Así como unos minutos atrás el rostro de Angélica Inés había retrocedido hasta un año de su infancia, la cara del medico, el cuerpo mismo y hasta su camisa suelta avanzaban hasta ese momento en que la vejez sólo ofrece desagrado.
Aquello ya no era Díaz Grey. Era un viejo borracho, impúdico, que alzaba la calvicie y los ojos aceptando resignado no comprender. La cara, también esta oscilante, parecía dominada por la piel que se apoyaba inclemente y antigua en la calavera que había estado vigilando y protegiendo desde el momento en que alguien, azotándole las nalgas, provocó el primer berrido de arrepentimiento. Y ahora la piel, razonablemente fatigada de su larga tarea, se aflojaba en descanso, se iba plegando para repetir las arrugas que sus hermanas habían impuesto durante siglos antes de dejar desnudas calaveras, cuencas vacías y buscar el total reposo de la gusanera y el polvo.
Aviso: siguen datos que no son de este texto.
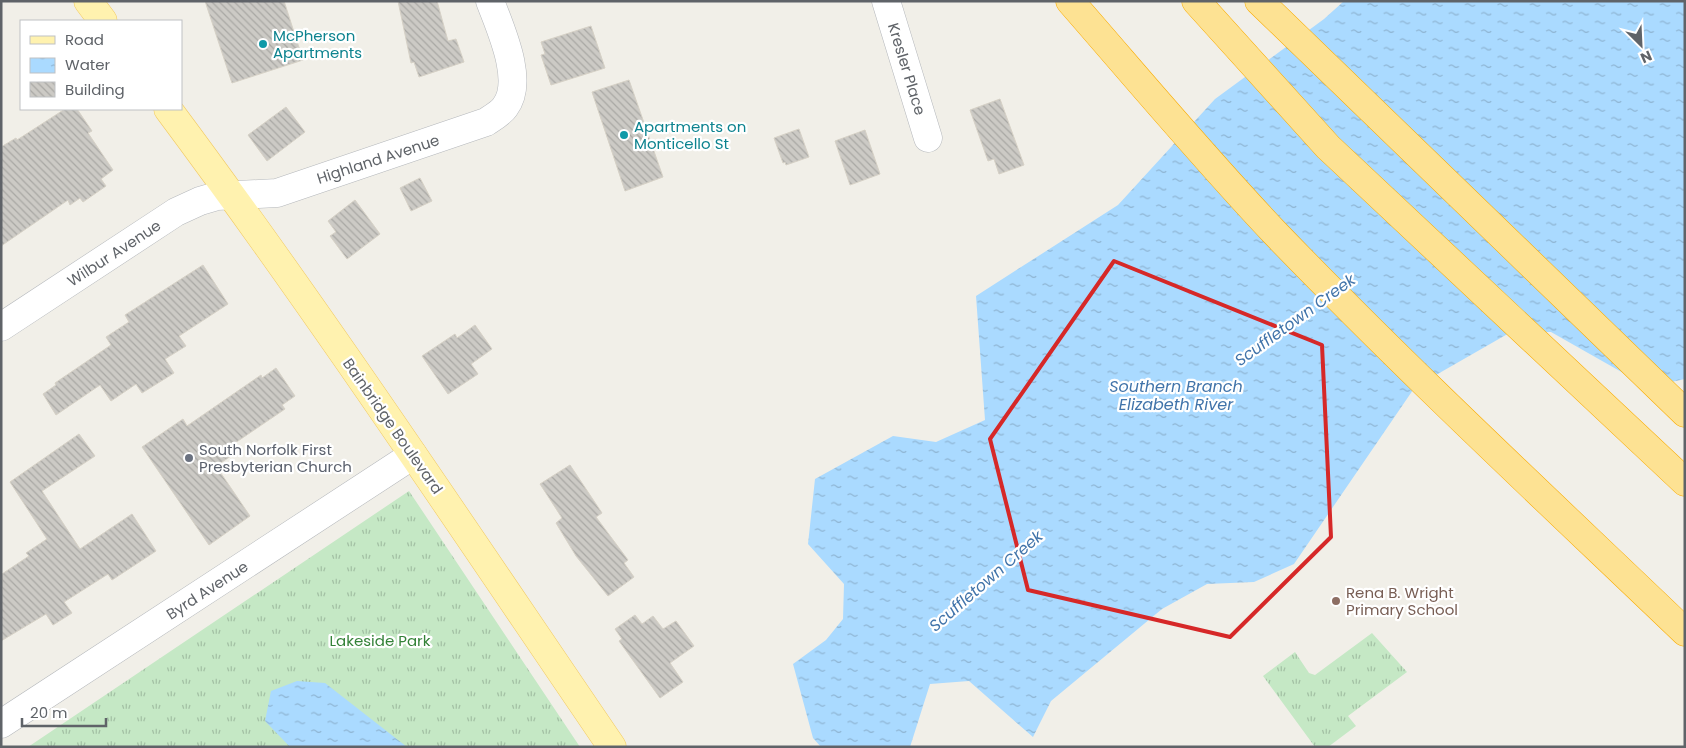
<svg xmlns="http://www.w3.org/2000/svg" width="1686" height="748" font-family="Poppins,sans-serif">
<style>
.grass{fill:url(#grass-tufts)}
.water{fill:url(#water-ripples)}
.building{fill:url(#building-back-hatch);stroke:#d6d1c6}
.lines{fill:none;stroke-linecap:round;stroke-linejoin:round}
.minor-casing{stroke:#b5b8bc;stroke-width:29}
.primary-casing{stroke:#f2c960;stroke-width:29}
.motorway-casing{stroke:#f9ab00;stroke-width:29}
.minor{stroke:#fff;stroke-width:28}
.primary{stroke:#fff2af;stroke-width:28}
.motorway{stroke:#fde293;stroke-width:28}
.marked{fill:none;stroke:#d62828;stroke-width:4;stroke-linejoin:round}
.culture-dot{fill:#0f9aa8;stroke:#fff;stroke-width:2}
.worship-dot{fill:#6b7280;stroke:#fff;stroke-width:2}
.education-dot{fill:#8d6e63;stroke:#fff;stroke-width:2}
.labels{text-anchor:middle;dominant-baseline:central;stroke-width:4.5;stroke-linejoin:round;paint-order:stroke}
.culture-label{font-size:15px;fill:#0d838f;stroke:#fff;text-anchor:start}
.street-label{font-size:15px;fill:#5f6368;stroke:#fff}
.worship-label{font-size:15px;fill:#5b616d;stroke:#fff;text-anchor:start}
.education-label{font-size:15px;fill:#785e54;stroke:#fff;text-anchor:start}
.park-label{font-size:15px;fill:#348238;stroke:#fff}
.water-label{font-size:16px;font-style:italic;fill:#4174aa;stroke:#fff}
</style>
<defs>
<pattern id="grass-tufts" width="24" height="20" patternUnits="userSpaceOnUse" patternTransform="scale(1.25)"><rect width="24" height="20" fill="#c5e8c5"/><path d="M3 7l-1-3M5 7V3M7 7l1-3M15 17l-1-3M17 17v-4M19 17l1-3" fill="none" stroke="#a3c0a4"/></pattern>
<pattern id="water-ripples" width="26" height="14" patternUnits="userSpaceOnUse" patternTransform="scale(1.25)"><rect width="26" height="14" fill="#aadaff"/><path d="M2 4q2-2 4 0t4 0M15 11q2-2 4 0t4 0" fill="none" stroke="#8eb4d2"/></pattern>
<pattern id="building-back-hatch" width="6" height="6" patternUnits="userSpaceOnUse" patternTransform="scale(1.25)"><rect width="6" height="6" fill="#cccac5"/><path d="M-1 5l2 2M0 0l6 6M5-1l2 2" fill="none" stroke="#a9a8a4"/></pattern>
</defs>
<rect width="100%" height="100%" fill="#f1efe8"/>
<!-- grass -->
<path class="grass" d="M409,491L580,747H28Z
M1372,633L1407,672L1348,716L1356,726L1328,747H1315L1263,676L1295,652L1309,673L1315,675Z"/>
<!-- water -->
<path class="water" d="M1344,1H1685V379L1648,387L1551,332H1511L1415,387L1294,564L1254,582L1207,584L1162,609L1051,701L1033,737L969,681L930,684L910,747H821L813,738L793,664L826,640L843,619L844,584L808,544L815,479L893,436L936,442L985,420L976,296L1118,205L1215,99L1324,19Z
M297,681L325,683L407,747H290L265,721L271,691Z"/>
<!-- building -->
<path class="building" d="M205,1H284L303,60L232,83Z
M398,1H437L448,41L456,39L464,62L419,77L414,62L411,63Z
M591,26L605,68L551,85L541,55L545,54L541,42Z
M629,80L663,177L625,191L592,92Z
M1000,99L1024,165L999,174L994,159L988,161L970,110Z
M286,107L305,132L267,161L248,135Z
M65,109H77L92,131L88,133L113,170L101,179L106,186L83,202L80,198L70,205L68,200L1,246V147L16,138L17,140Z
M799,129L809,157L786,165L785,162L783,163L774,138Z
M865,130L880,174L850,185L835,141Z
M420,178L432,201L411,211L400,188Z
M355,200L380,234L347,259L330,236L336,232L328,221Z
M203,265L228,304L179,336L186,346L165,359L174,373L142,393L136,384L111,401L100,385L56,415L43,394L56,385L55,383L111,345L106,337L129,322L125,315Z
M475,325L492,349L471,364L478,374L448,394L422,356L455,334L457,338Z
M276,368L295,396L282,405L285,409L235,443L240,450L216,466L250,516L209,545L142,447L183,419L187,426L261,375L262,378Z
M79,434L95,456L42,491L80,549L132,514L156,551L112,580L108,574L64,602L72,613L53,625L46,614L1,641L2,574L29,556L26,553L47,539L10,482Z
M570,465L602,513L596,517L628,560L624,563L634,577L608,596L576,556L556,523L562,518L540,484Z
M635,615L642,624L653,616L663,629L676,621L694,646L670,663L683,682L660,698L619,641L622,639L615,629Z"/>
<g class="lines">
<defs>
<path id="minor" d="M886,1L928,138
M1,327L176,212L200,201L217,196L277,193L486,122C492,118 501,113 505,107C525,81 500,28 490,1
M1,724L413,455"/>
<path id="primary" d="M88,1L103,21
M168,109C323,317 466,533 612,747"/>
<path id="motorway" d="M1070,1C1138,79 1204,158 1275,233C1407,370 1547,500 1685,632
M1196,1L1328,147L1685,482
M1259,1L1685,413"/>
</defs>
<!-- minor casing -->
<use href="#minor" class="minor-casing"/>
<!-- primary casing -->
<use href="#primary" class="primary-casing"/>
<!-- motorway casing -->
<use href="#motorway" class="motorway-casing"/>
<!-- minor -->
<use href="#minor" class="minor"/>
<!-- primary -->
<use href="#primary" class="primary"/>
<!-- motorway -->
<use href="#motorway" class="motorway"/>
</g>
<!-- marked area -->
<path class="marked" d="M1114,261L1322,345L1331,537L1230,637L1028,590L990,439Z"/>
<!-- markers -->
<g class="culture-dot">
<circle cx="263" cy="44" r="5"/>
<circle cx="624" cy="135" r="5"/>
</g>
<circle class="worship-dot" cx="189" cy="458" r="5"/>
<circle class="education-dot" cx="1336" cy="601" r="5"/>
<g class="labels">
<!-- culture labels -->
<g class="culture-label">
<text x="273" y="35">McPherson<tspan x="273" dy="17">Apartments</tspan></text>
<text x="634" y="126">Apartments on<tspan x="634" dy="17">Monticello St</tspan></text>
</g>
<!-- street labels -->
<g class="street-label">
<text transform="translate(907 69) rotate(73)">Kresler Place</text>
<text transform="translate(378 159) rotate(-18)">Highland Avenue</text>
<text transform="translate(114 253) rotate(-33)">Wilbur Avenue</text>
<text transform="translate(393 426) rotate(55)">Bainbridge Boulevard</text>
<text transform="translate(207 590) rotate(-33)">Byrd Avenue</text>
</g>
<!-- worship labels -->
<g class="worship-label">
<text x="199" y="449">South Norfolk First<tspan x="199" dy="17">Presbyterian Church</tspan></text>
</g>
<!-- education labels -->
<g class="education-label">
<text x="1346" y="592">Rena B. Wright<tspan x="1346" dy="17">Primary School</tspan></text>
</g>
<!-- park labels -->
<g class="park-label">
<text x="380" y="640">Lakeside Park</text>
</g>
<!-- water labels -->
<g class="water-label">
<text transform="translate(1295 320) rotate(-36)">Scuffletown Creek</text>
<text x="1176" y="386">Southern Branch<tspan x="1176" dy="18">Elizabeth River</tspan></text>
<text transform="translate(986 581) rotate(-41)">Scuffletown Creek</text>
</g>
</g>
<!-- border -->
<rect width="1686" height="748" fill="none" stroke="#5f6368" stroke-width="5"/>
<!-- legend -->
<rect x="20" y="20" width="162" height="90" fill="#ffffff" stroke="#bfc1c3"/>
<rect x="30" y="36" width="25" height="8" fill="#fff2af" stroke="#bfc1c3"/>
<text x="65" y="45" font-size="15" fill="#5f6368">Road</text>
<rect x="30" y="58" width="25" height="15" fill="url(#water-ripples)" stroke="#bfc1c3"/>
<text x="65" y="70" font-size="15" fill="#5f6368">Water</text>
<rect x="30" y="82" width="25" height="15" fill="url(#building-back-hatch)" stroke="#bfc1c3"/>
<text x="65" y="95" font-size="15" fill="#5f6368">Building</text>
<!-- north arrow -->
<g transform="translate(1641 45) rotate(156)" stroke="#ffffff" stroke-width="4" paint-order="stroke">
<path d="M0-4L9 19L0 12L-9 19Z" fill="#5f6368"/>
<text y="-8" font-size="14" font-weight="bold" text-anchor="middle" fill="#5f6368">N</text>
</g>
<!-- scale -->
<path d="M22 718v8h84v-8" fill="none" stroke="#5f6368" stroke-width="2.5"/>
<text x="30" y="718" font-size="15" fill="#5f6368" stroke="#ffffff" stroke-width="4" paint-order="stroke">20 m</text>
</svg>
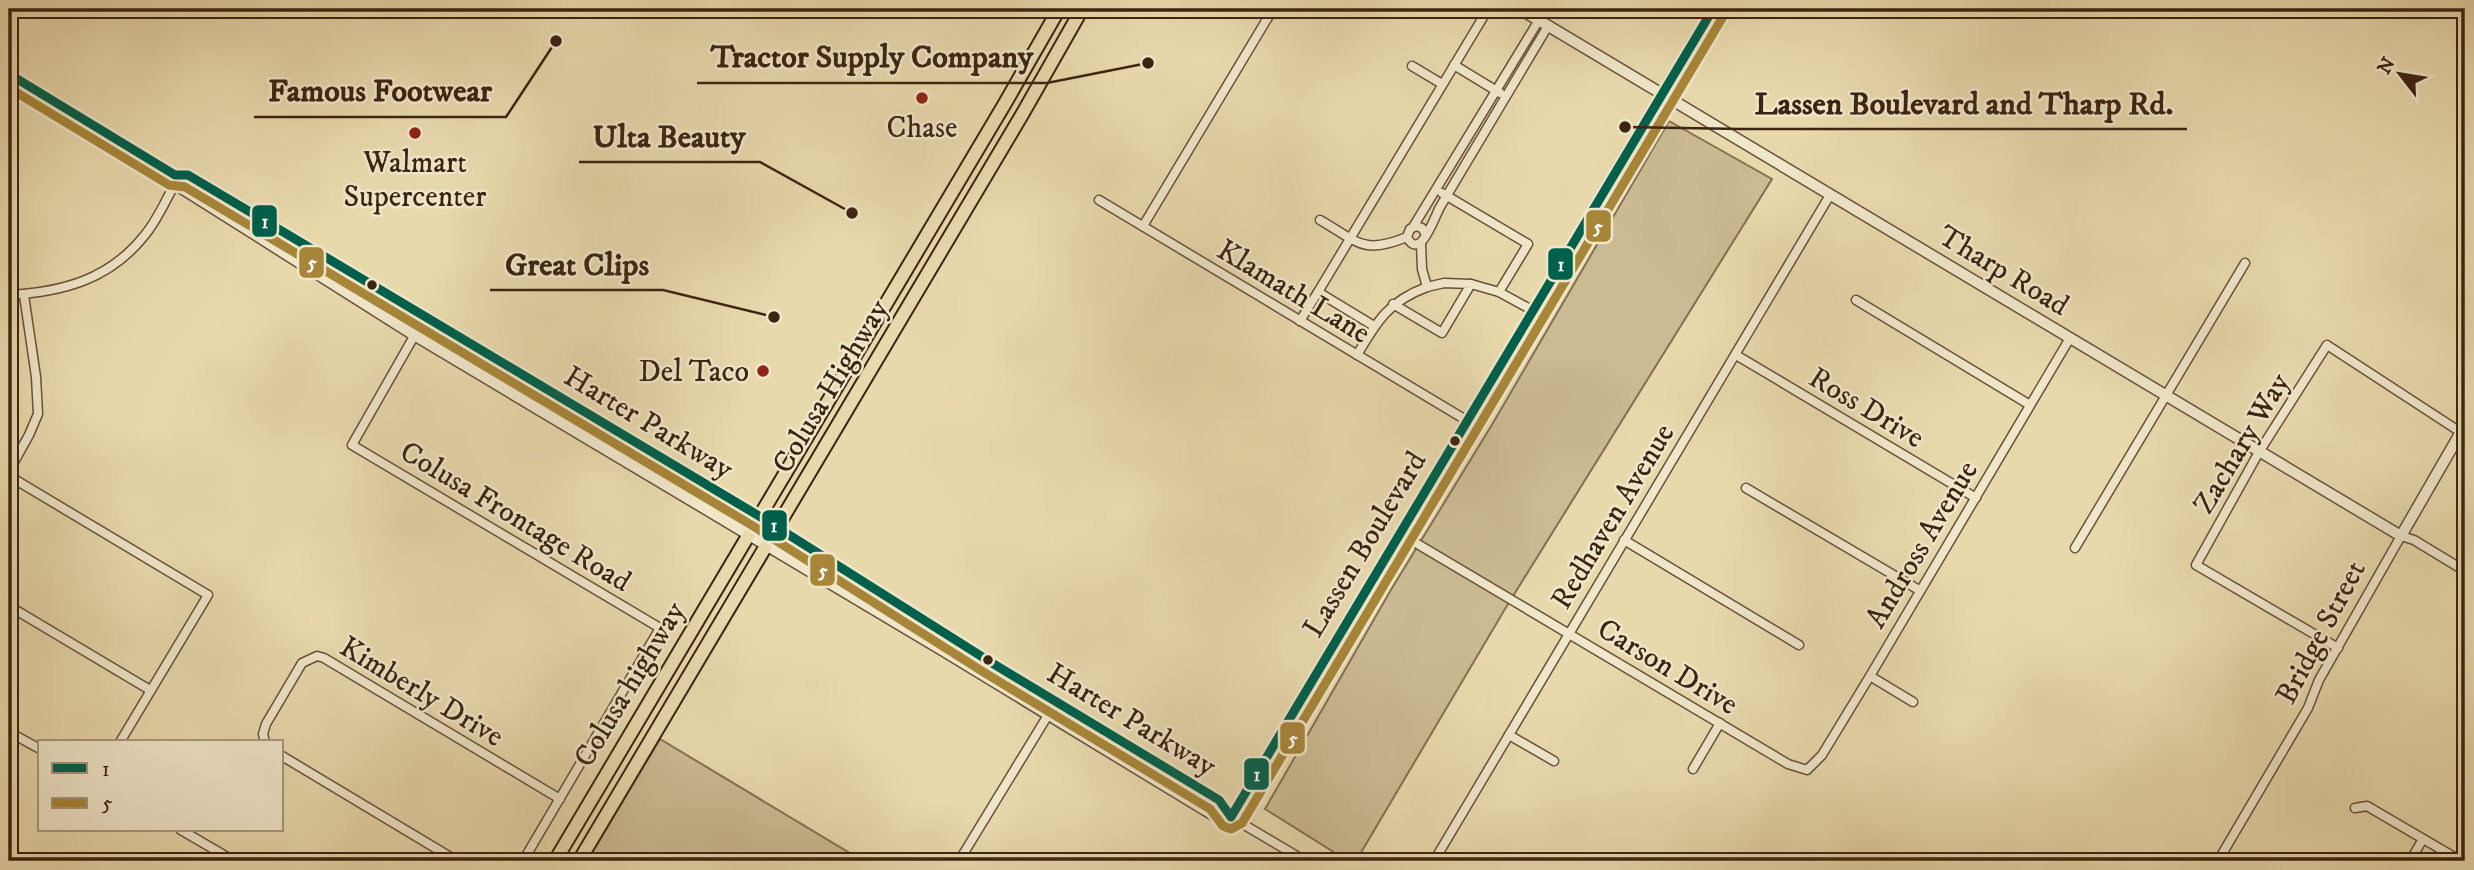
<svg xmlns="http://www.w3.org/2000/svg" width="2474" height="870" viewBox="0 0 2474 870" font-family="'IM FELL DW Pica',serif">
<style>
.green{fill:#cbba93;stroke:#846f52;stroke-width:2}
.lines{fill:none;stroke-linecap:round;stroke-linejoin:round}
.minor-casing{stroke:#675139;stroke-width:11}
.tertiary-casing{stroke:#675139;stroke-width:13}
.trunk-casing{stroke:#3c2412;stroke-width:16}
.minor{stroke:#f0e6ca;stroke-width:8}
.tertiary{stroke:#f0e6ca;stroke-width:10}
.trunk{stroke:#e8d9ad;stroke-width:12}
.bus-1-casing{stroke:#f0e6ca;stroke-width:14}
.bus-2-casing{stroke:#f0e6ca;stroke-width:14}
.bus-1{stroke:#00604c;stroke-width:9}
.bus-2{stroke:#a78639;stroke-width:9}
.poi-dot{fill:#8f2418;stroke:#f0e6ca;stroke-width:2.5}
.bus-dot{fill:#3c2412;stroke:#f0e6ca;stroke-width:2.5}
.labels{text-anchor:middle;stroke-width:5;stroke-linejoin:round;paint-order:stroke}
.poi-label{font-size:30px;fill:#3c2412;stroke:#f0e6ca}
.street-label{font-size:30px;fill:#3c2412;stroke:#f0e6ca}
.leader{fill:none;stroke:#3c2412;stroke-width:2.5}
.callout-dot{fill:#3c2412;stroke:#f0e6ca;stroke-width:2.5}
.callout-label{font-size:32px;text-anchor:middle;font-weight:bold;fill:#3c2412;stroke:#f0e6ca;stroke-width:5;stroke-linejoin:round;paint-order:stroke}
.line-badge{stroke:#f0e6ca;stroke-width:2.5}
.badge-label{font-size:19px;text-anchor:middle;font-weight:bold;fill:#fff}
</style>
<rect width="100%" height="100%" fill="#e8d9ad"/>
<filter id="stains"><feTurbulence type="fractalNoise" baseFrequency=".00286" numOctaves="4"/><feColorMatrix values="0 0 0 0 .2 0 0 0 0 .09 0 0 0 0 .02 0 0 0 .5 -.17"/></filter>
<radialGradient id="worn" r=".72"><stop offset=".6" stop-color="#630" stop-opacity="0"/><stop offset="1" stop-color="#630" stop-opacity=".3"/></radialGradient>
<g class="green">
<path d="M1669 121 1772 179 1505 609 1356 861H1348L1265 809 1392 588 1493 423Z"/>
<path d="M660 739 863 861H587Z"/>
</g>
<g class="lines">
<g class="minor-casing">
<g id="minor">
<path d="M1454 65 1500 93"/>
<path d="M1412 66 1442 84"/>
<path d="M1442 193 1528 244 1499 292 1471 284"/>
<path d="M1099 200 1466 420"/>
<path d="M1320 220C1358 242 1363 255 1407 237"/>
<path d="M1143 226 1273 9"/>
<path d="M1413 227 1539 20"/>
<path d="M1425 233 1422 228 1416 226 1410 229 1407 237C1420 262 1434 218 1440 207L1548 26"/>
<path d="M1499 292 1532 310"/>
<path d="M9 295C62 292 109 280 144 236 157 221 165 201 175 184"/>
<path d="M1856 300 2030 405"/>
<path d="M1393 304 1442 333 1471 284 1444 283 1427 287"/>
<path d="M425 317 352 445 660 628 523 861"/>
<path d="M1300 321 1318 292"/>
<path d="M1374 326 1318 292 1488 9"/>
<path d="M1357 355C1377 321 1389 301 1427 287L1422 269 1421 244"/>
<path d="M1736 355 1976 498"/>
<path d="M9 471 29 435 38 414 36 377 24 295"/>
<path d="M9 476 208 595 120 742"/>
<path d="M1746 488 1919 590"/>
<path d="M1399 533 1788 764 1807 770 1822 755 1870 676 2070 338"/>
<path d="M1624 540 1799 645"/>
<path d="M2075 548 2245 263"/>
<path d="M9 606 150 690"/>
<path d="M2338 648 2196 565 2259 452 2327 345 2465 435"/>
<path d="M1870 676 1913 702"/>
<path d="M9 732 40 749"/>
<path d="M1509 735 1554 761"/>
<path d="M265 742 263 734 266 724 302 663 317 656 324 658 560 799"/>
<path d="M282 756 457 861"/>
<path d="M1693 769 1720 723"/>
<path d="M2355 808 2367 806 2461 861"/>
<path d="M1231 817 1305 861"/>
<path d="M181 830 234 861"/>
<path d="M959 861 1056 702"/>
<path d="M1434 861 1830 195"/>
<path d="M2218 861 2308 708 2319 680 2401 536 2414 540 2465 571"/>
<path d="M2410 861 2423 839"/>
</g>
</g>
<g class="tertiary-casing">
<g id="tertiary">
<path d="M1520 9 2401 536 2465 425"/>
<path d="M9 74 175 175H188L759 516 992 663 1219 800 1231 817"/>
<path d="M175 175V184L414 335 942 650 1205 810 1212 814 1231 817"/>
<path d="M1231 817 1713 9"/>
</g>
</g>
<g class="trunk-casing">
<g id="trunk">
<path d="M555 861 1004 105 1059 9"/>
<path d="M579 861 1023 113 1082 9"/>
</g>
</g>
<use href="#minor" class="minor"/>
<use href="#tertiary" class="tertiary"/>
<use href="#trunk" class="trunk"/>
<g class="bus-1-casing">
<path id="bus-1" d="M9 74 175 175H188L759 516 992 663 1219 800 1231 817 1713 9"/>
</g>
<g class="bus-2-casing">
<path id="bus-2" d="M9 88 169 185 185 187 753 526 985 673 1210 809 1223 826 1231 829 1242 823 1724 15"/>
</g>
<use href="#bus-1" class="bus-1"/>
<use href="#bus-2" class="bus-2"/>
</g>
<g class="poi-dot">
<circle cx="922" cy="98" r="7"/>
<circle cx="415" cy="133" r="7"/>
<circle cx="763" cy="371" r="7"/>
</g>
<g class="bus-dot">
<circle cx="372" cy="285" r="6"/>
<circle cx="1455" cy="441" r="6"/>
<circle cx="988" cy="660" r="6"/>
</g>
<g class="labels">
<g class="poi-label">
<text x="922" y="137">Chase</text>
<text x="415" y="172">Walmart<tspan x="415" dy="34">Supercenter</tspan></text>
<text x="749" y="381" text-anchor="end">Del Taco</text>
</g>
<g class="street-label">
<text transform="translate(2004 270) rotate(31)" y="10">Tharp Road</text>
<text transform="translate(1294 291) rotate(31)" y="10">Klamath Lane</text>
<text transform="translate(830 386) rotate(-59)" y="10">Colusa Highway</text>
<text transform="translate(1867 407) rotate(31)" y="10">Ross Drive</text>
<text transform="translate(649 422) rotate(31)" y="10">Harter Parkway</text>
<text transform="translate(2241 443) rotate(-59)" y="10">Zachary Way</text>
<text transform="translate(516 516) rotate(31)" y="10">Colusa Frontage Road</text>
<text transform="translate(1612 516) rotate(-59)" y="10">Redhaven Avenue</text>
<text transform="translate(1364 544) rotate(-59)" y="10">Lassen Boulevard</text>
<text transform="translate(1921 544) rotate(-59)" y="10">Andross Avenue</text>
<text transform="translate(2320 632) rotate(-62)" y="10">Bridge Street</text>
<text transform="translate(1668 666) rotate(31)" y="10">Carson Drive</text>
<text transform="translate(629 684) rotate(-59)" y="10">Colusa highway</text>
<text transform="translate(422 691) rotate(31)" y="10">Kimberly Drive</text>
<text transform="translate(1132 719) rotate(31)" y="10">Harter Parkway</text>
</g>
</g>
<path class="leader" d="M1148 63L1047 83H697M556 41L506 117H254M1625 127L1740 129H2187M852 213L760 162H579M774 317L663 290H490"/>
<g class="callout-dot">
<circle cx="1148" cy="63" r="7"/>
<circle cx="556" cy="41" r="7"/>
<circle cx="1625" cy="127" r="7"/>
<circle cx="852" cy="213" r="7"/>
<circle cx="774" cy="317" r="7"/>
</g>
<g class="callout-label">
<text x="872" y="67">Tractor Supply Company</text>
<text x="380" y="101">Famous Footwear</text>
<text x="1964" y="114">Lassen Boulevard and Tharp Rd.</text>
<text x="669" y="147">Ulta Beauty</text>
<text x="577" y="275">Great Clips</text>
</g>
<g class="line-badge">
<rect x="251" y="204" width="27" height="34" rx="7" fill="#00604c"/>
<rect x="1585" y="209" width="27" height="34" rx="7" fill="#a78639"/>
<rect x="298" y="246" width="27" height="33" rx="7" fill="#a78639"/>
<rect x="1547" y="247" width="27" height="34" rx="7" fill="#00604c"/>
<rect x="761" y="509" width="27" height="33" rx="7" fill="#00604c"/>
<rect x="809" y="553" width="27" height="34" rx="7" fill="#a78639"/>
<rect x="1279" y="721" width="27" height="34" rx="7" fill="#a78639"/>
<rect x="1243" y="757" width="27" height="34" rx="7" fill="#00604c"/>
</g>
<g class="badge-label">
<text x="265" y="228">1</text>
<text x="1598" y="233">5</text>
<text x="312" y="269">5</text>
<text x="1561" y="271">1</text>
<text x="774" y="532">1</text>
<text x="823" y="577">5</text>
<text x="1293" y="745">5</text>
<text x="1257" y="781">1</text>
</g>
<rect width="2474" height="870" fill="none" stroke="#e8d9ad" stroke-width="35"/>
<rect x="10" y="10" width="2453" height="849" fill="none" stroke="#3c2412" stroke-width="3.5"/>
<rect x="18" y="18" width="2439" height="835" fill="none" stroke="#3c2412" stroke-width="2"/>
<rect x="38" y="740" width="245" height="91" fill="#f0e6ca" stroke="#a89880" stroke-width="2"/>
<rect x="52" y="763" width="35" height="10" fill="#00604c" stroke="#a89880" stroke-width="2"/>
<text x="102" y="776" font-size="21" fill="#3c2412">1</text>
<rect x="52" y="798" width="35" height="10" fill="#a78639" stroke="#a89880" stroke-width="2"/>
<text x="102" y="810" font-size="21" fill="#3c2412">5</text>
<g transform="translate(2400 74) rotate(301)" stroke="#f0e6ca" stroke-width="5" paint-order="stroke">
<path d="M0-5L12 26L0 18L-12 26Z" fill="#3c2412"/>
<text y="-10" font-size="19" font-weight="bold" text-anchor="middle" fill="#3c2412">N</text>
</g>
<rect width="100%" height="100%" filter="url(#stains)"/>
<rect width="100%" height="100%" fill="url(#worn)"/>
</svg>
Pensé que aquello, todavía persona, se estaba momificando, era casi momia. Me examinó un momento y comprendí que yo seguía siendo nadie para él. Tenia delante una botella y un vaso. No reconocí la etiqueta. El casi hombre aquél me insulto con palabras muy sucias, palabras que nunca habría dicho mi amigo médico y llenó el vaso sin derramar, lo que yo hubiera creído imposible. Bebió toda su medicina o veneno sin respirar. Devolvió el vaso al escritorio y la cabeza se le fue derrumbando hasta quedar apoyada en la madera, rodeada por los brazos, repitiendo la actitud clásica de quien duerme una borrachera. Pero allí se agregaba algo o algos que no eran alcohol.
Me desconcertó aun más la sonrisa de labios plegados con que José, la morochona, acompañó su mirada a la cabeza casi del todo calva, abatida sobre el escritorio. Me hizo una seña con la mano y los tres pasamos a otra habitación que yo no había pisado nunca. Observé que Angélica Inés se movía trotando como un perrito faldero detrás de la mujer que la había obligado a disfrutar los placeres del masoquismo.
En aquella pieza confirme mi adhesión a la leyenda de un gran amigo escritor: «Cuando me presentan a alguien me basta con saber que es un ser humano para estar seguro de que peor cosa no puede ser».